Can you write out every line of the listing below, character for character?

-=-=-=-=-

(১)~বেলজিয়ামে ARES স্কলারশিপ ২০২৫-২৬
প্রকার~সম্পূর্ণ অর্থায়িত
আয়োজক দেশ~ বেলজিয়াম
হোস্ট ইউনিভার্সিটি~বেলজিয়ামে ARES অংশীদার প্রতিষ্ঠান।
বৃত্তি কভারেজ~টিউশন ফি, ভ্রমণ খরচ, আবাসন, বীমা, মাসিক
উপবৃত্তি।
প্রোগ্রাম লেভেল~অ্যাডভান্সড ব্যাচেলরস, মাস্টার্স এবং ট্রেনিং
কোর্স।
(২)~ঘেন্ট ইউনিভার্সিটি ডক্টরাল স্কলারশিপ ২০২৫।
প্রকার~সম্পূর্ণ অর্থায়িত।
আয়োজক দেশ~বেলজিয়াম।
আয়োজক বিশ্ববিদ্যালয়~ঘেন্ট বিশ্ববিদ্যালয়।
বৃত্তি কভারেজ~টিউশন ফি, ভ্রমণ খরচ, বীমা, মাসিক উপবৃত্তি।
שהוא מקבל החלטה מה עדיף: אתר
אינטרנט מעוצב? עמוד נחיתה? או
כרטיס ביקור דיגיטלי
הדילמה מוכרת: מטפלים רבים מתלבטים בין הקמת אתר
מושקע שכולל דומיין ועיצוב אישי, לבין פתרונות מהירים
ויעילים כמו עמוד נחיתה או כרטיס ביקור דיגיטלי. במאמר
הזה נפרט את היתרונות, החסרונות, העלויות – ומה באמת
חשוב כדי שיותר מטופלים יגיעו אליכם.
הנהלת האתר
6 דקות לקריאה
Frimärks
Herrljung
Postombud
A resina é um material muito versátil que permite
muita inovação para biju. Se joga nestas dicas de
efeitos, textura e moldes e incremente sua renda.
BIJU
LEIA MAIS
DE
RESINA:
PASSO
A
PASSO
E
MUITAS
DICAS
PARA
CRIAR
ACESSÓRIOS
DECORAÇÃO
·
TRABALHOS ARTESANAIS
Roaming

-=-=-=-=-

• THE COMPLETED TASK:
(১)~বেলজিয়ামে ARES স্কলারশিপ ২০২৫-২৬
প্রকার~সম্পূর্ণ অর্থায়িত
আয়োজক দেশ~ বেলজিয়াম
হোস্ট ইউনিভার্সিটি~বেলজিয়ামে ARES অংশীদার প্রতিষ্ঠান।
বৃত্তি কভারেজ~টিউশন ফি, ভ্রমণ খরচ, আবাসন, বীমা, মাসিক
উপবৃত্তি।
প্রোগ্রাম লেভেল~অ্যাডভান্সড ব্যাচেলরস, মাস্টার্স এবং ট্রেনিং
কোর্স।
(২)~ঘেন্ট ইউনিভার্সিটি ডক্টরাল স্কলারশিপ ২০২৫।
প্রকার~সম্পূর্ণ অর্থায়িত।
আয়োজক দেশ~বেলজিয়াম।
আয়োজক বিশ্ববিদ্যালয়~ঘেন্ট বিশ্ববিদ্যালয়।
বৃত্তি কভারেজ~টিউশন ফি, ভ্রমণ খরচ, বীমা, মাসিক উপবৃত্তি।
שהוא מקבל החלטה מה עדיף: אתר
אינטרנט מעוצב? עמוד נחיתה? או
כרטיס ביקור דיגיטלי
הדילמה מוכרת: מטפלים רבים מתלבטים בין הקמת אתר
מושקע שכולל דומיין ועיצוב אישי, לבין פתרונות מהירים
ויעילים כמו עמוד נחיתה או כרטיס ביקור דיגיטלי. במאמר
הזה נפרט את היתרונות, החסרונות, העלויות – ומה באמת
חשוב כדי שיותר מטופלים יגיעו אליכם.
הנהלת האתר
6 דקות לקריאה
Frimärks
Herrljung
Postombud
A resina é um material muito versátil que permite
muita inovação para biju. Se joga nestas dicas de
efeitos, textura e moldes e incremente sua renda.
BIJU
LEIA MAIS
DE
RESINA:
PASSO
A
PASSO
E
MUITAS
DICAS
PARA
CRIAR
ACESSÓRIOS
DECORAÇÃO
·
TRABALHOS ARTESANAIS
Roaming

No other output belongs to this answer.